Launched at Schmidt's on Monday and paid the outrageous price of $10 for that privilege. (It stinks.) However, the day was a good one. Water was at 31' or so with strong current, 6" visibility and not too much debris. I ran from Coney to Downtown and back twice to get the boat back to snuff for the season, decarbon the engine and run out a bit of old fuel. I had shrimp with me and never bothered to look for shad even though they were popping around the mouth of the LMR. That river was green and looked good. 

Long story short, 2 channels at 4-5 lbs (never weighed them) and one at 30" and 13.2 lbs. Decent start for the season for me as I rarely catch anything. (Ya'll that know me will attest to that...) Anyway, I was out about 6 hours, hit a dozen or so spots, found two to try later, caught three fish, drank a 6 pack of Dew (it was HOT Monday) and got a pretty decent sunburn. Hopefully the river will settle down if it quits raining and make the trips a little smoother. The barges were out in force with 8 (count 'em, EIGHT) passing me within a span of two hours. The water got really rough and I called it a day at 3:00.

See ya on the water next time!

UFM82


----------



## chuck4 (Apr 22, 2006)

That 10 dollar fee is crazy. I use to launch out of there in the past but not anymore! Glad you got on some fish. I was out tues. and the conditions were the same. Try it again this weekend.


----------



## H2O Mellon (Apr 5, 2004)

That's where we fished during the ACats tourney & I just wish that I had spots like that to launch from around here.

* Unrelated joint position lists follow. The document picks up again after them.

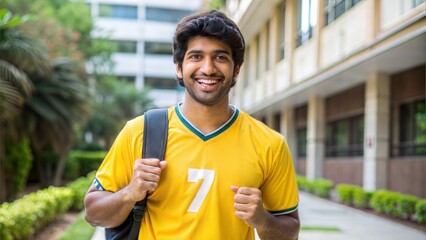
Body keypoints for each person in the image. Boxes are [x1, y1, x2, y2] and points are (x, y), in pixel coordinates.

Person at [84, 10, 300, 240]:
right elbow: (93, 213)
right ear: (179, 67)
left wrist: (262, 220)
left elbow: (290, 230)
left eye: (220, 57)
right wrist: (129, 193)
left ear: (236, 69)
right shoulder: (140, 132)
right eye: (196, 56)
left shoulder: (270, 144)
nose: (208, 68)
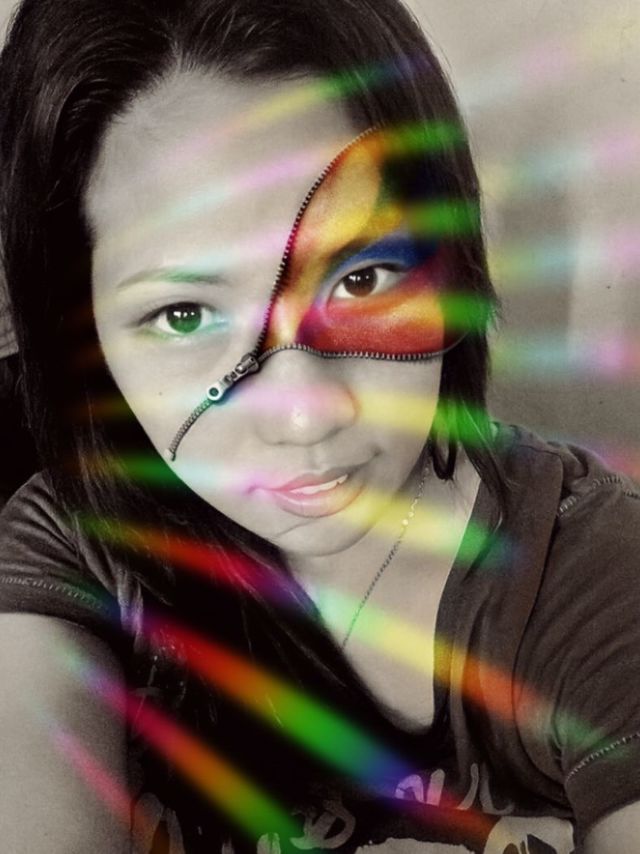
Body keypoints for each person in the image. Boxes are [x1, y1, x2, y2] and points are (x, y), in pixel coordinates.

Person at [0, 1, 639, 852]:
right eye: (185, 314)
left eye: (363, 277)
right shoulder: (77, 547)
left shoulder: (596, 581)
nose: (305, 412)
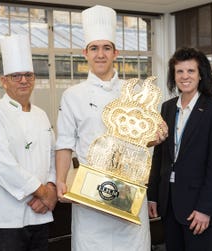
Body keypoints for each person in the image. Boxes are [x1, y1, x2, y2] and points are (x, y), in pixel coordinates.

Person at [55, 5, 167, 251]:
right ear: (85, 53)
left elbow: (144, 138)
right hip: (90, 194)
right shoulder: (72, 95)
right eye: (94, 48)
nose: (100, 54)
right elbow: (64, 142)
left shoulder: (133, 91)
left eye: (106, 48)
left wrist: (156, 136)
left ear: (115, 52)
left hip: (130, 190)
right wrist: (61, 180)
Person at [0, 35, 57, 251]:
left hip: (40, 215)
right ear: (4, 81)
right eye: (16, 76)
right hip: (5, 219)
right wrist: (44, 193)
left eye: (28, 75)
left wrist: (51, 187)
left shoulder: (41, 114)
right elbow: (3, 165)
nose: (23, 80)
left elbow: (52, 156)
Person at [147, 47, 212, 251]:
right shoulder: (167, 107)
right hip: (169, 202)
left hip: (197, 206)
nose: (185, 77)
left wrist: (205, 208)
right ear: (173, 76)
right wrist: (153, 195)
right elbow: (160, 155)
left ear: (200, 74)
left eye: (191, 71)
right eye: (179, 72)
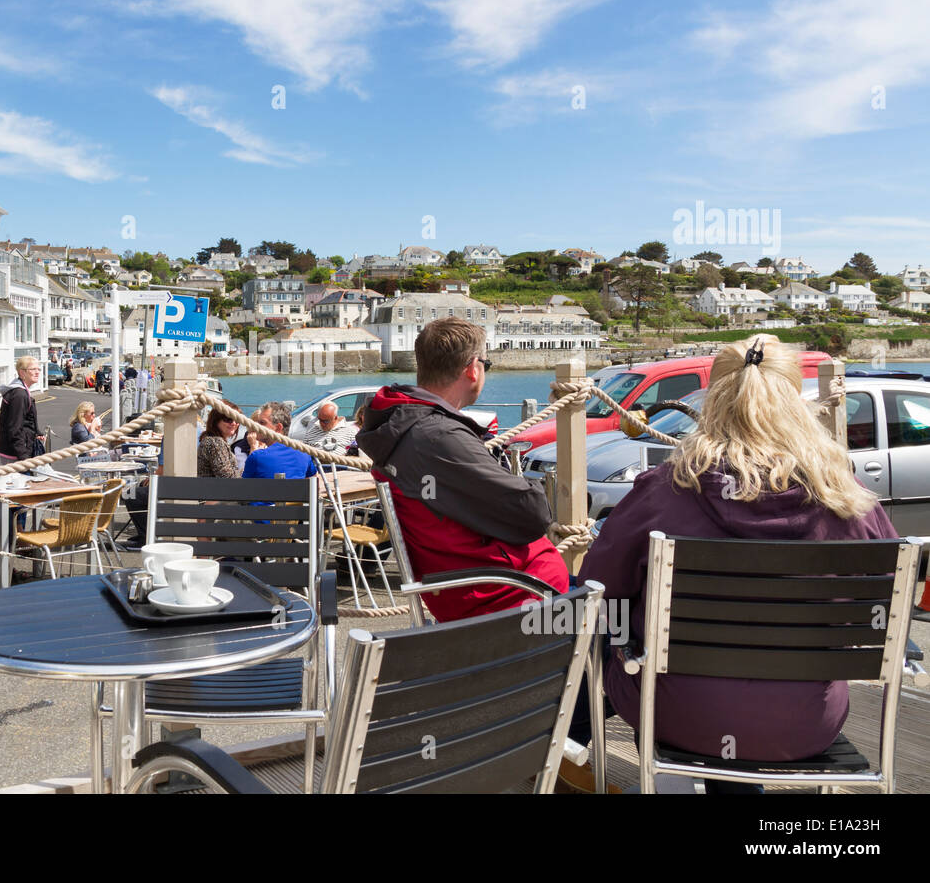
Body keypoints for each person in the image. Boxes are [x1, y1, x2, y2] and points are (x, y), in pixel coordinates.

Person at [577, 334, 897, 768]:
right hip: (804, 723)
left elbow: (600, 586)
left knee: (594, 626)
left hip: (676, 715)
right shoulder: (847, 498)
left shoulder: (666, 490)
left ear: (714, 400)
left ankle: (562, 748)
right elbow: (884, 599)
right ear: (796, 402)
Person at [355, 318, 567, 620]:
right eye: (486, 363)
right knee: (622, 619)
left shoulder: (401, 428)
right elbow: (533, 512)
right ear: (472, 368)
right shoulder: (439, 438)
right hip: (517, 603)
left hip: (482, 593)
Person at [243, 402, 317, 480]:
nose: (256, 426)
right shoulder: (303, 453)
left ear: (278, 428)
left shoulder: (257, 457)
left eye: (262, 423)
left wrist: (253, 448)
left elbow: (244, 488)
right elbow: (312, 482)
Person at [0, 356, 44, 463]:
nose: (37, 372)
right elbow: (15, 428)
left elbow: (26, 421)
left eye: (38, 369)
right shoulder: (19, 395)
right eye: (33, 369)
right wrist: (24, 458)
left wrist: (36, 432)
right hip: (15, 455)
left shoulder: (22, 391)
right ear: (22, 373)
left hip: (18, 451)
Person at [198, 400, 242, 478]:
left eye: (237, 420)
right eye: (228, 419)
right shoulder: (215, 443)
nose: (234, 423)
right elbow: (227, 478)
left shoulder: (209, 439)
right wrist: (251, 465)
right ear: (216, 420)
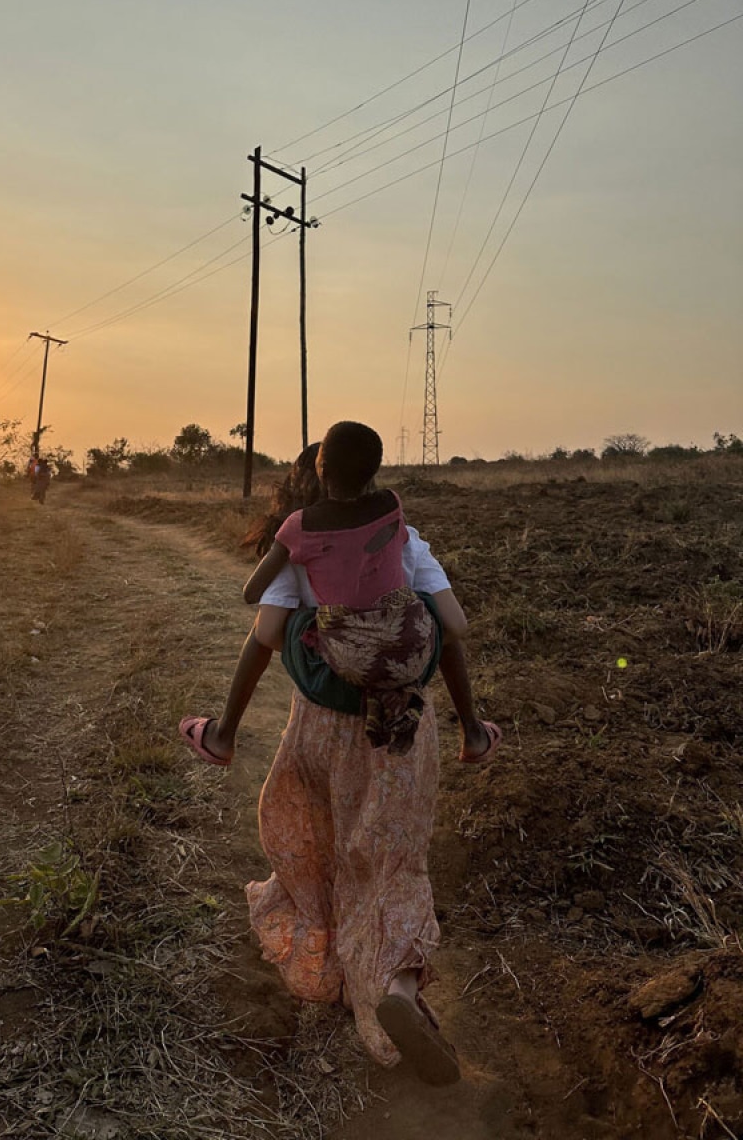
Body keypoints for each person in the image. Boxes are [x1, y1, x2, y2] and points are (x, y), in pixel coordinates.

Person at [179, 424, 501, 1083]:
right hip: (399, 733)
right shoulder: (403, 537)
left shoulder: (299, 542)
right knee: (392, 863)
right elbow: (454, 630)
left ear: (314, 478)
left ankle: (325, 966)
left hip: (320, 731)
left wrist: (231, 725)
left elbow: (263, 634)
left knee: (318, 849)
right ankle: (399, 991)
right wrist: (472, 725)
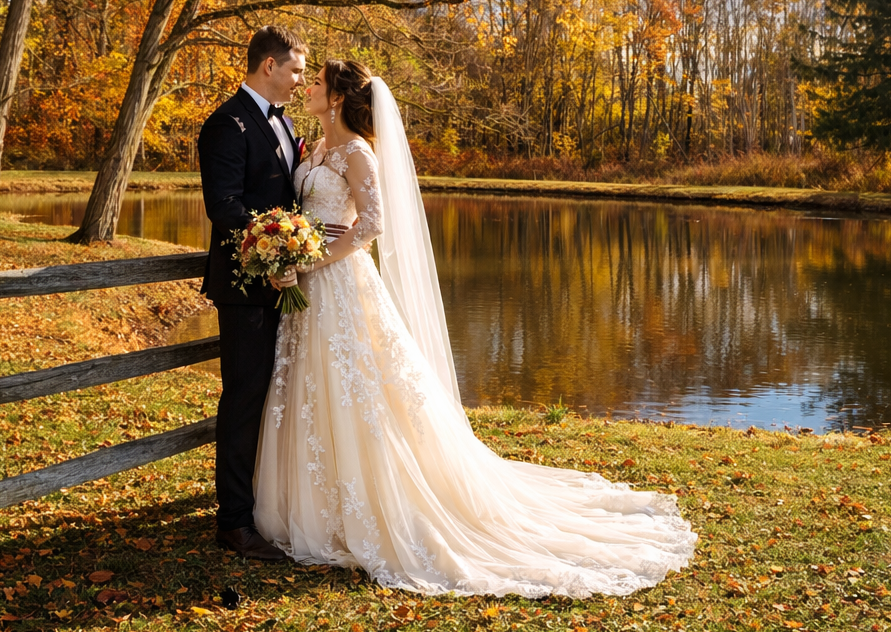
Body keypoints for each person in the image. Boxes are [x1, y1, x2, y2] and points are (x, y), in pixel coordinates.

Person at [252, 58, 696, 596]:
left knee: (360, 393)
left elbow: (371, 223)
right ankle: (315, 502)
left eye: (318, 83)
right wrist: (286, 246)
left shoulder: (358, 153)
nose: (309, 89)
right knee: (315, 389)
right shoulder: (315, 149)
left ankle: (378, 504)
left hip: (340, 281)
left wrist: (312, 258)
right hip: (310, 288)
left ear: (340, 97)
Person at [197, 25, 306, 561]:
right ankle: (234, 522)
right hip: (244, 289)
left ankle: (264, 502)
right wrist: (278, 248)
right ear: (269, 65)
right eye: (295, 70)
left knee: (276, 397)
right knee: (243, 399)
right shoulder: (226, 123)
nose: (299, 80)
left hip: (282, 284)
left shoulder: (284, 124)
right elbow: (224, 206)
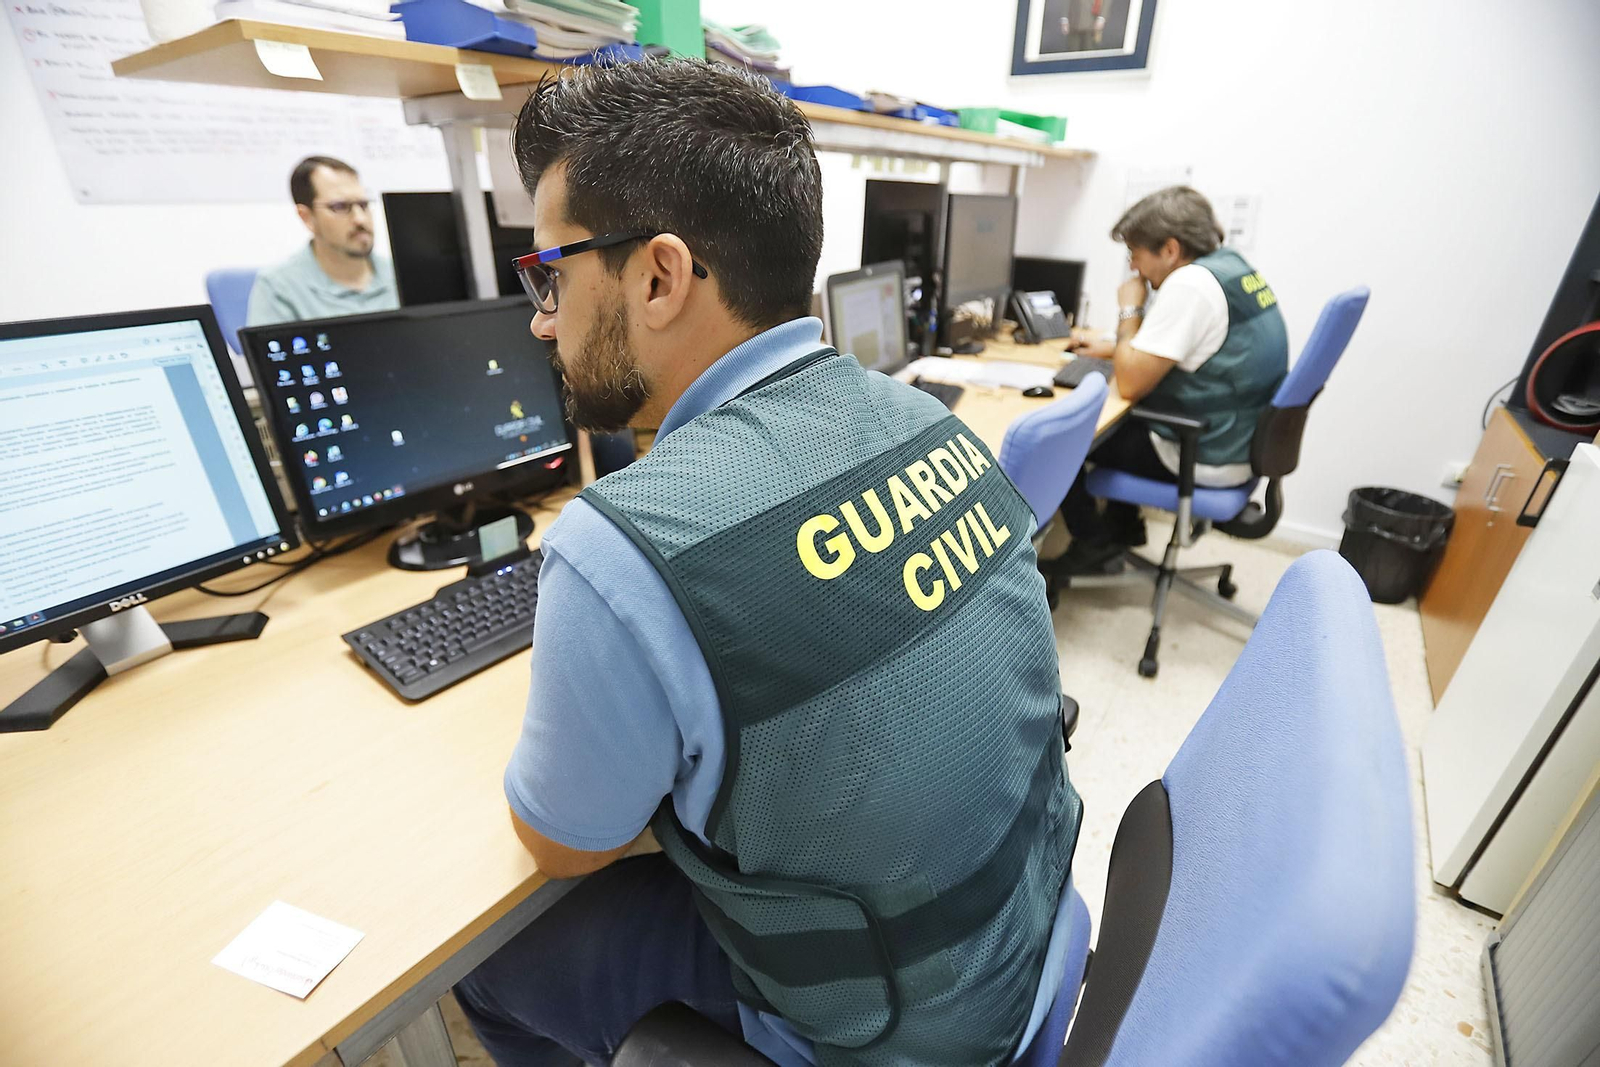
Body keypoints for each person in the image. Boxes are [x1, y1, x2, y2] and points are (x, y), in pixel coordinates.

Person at [452, 59, 1084, 1067]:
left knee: (489, 964)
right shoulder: (925, 422)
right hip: (1014, 939)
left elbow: (564, 843)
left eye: (551, 275)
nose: (541, 318)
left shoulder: (622, 544)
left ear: (658, 277)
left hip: (886, 1031)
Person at [1052, 186, 1288, 574]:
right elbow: (1199, 344)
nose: (1134, 269)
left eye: (1136, 255)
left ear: (1171, 250)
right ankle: (1122, 525)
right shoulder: (1231, 268)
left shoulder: (1191, 286)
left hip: (1204, 450)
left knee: (1066, 434)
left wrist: (1130, 307)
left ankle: (1094, 543)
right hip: (1239, 439)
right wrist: (1117, 345)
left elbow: (1129, 383)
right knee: (1120, 419)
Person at [245, 155, 398, 326]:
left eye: (363, 204)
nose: (360, 219)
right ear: (307, 217)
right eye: (340, 207)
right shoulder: (279, 287)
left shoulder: (400, 274)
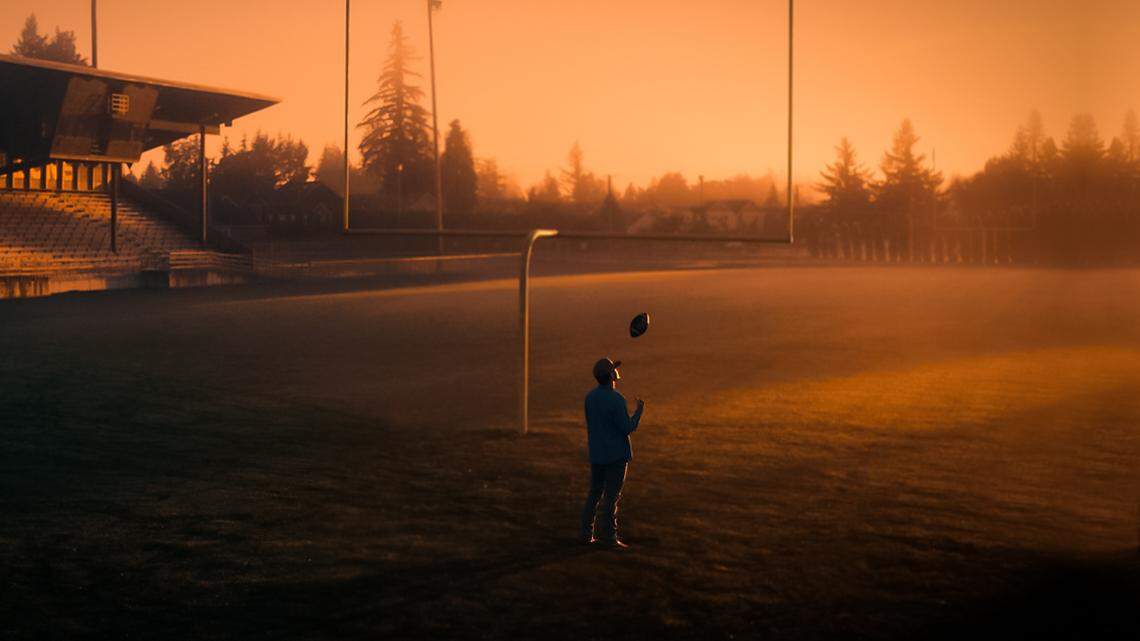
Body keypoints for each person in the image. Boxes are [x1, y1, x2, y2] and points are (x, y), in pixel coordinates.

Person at [580, 357, 645, 548]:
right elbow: (626, 428)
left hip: (597, 454)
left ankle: (586, 534)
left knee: (594, 494)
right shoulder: (616, 399)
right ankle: (609, 536)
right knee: (611, 497)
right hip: (616, 455)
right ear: (610, 376)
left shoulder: (590, 398)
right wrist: (639, 412)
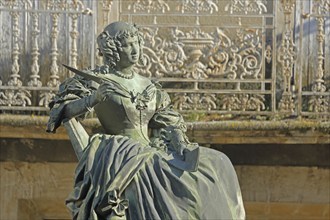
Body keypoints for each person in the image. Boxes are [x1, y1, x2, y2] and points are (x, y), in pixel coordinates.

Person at [47, 21, 245, 220]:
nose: (135, 49)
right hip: (118, 154)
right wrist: (93, 99)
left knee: (217, 163)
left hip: (152, 151)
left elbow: (169, 121)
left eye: (136, 43)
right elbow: (61, 110)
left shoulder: (149, 85)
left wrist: (180, 143)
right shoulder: (95, 79)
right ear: (113, 49)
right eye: (127, 45)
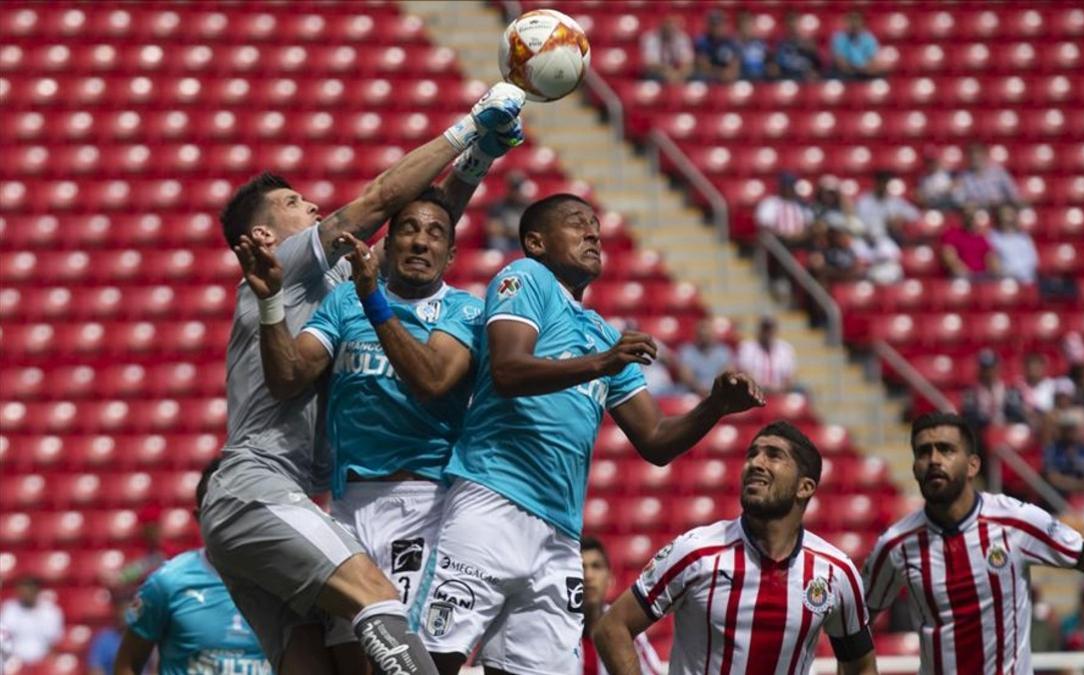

We've only got a couple the entire length of the GMR.


----------



## neocats1 (Oct 14, 2006)

It sounds like a good start. Congrats.


----------



## CHEFSKIP (Jul 25, 2006)

do they still let you bank fish there? I was there a couple years ago and got the big stink eye from the people...Save some room for me & I will keep outa your WAY!


----------



## Ken G (Apr 9, 2004)

I drove past Schmidt Field a couple of times while working Monday afternoon. Each time I felt a cold chill run up my spine. I now realize Hell was freezing over if UFM was catching fish.


----------



## macfish (Apr 7, 2004)

Ken be nice and how did you get by with hell on here i get yelled out by the mods


----------



## UFM82 (Apr 6, 2004)

And know that Ken speaks the truth.  

UFM82


----------



## sliprig (Apr 6, 2004)

What I find amazing about this thread is, not that Craig caught some fish or that Jerry's cussing again. Kenny's WORKIN????  

Sliprig


----------



## BMagill (May 5, 2004)

Read it closer - he caught fish AND his boat worked first time out this season.

(Congrats on a nice channel!)


----------



## Ken G (Apr 9, 2004)

I don't mean to derail the thread, but yeah Mike that is a scary thought. What's funny though is that the same year I get a 'real' job Macfish retires. He must be a lot older than the rest of us.

I guess I should clarify my original statement. I should have said we drove past Schmidt Field when we were "supposed" to be working.


----------



## macfish (Apr 7, 2004)

Much older or much wiser ha ha


----------



## sliprig (Apr 6, 2004)

Older yes, wiser not a chance.:T


----------



## hunterm (Apr 22, 2004)

Way to get at them UFM... Maybe this will be YOUR year on the river


----------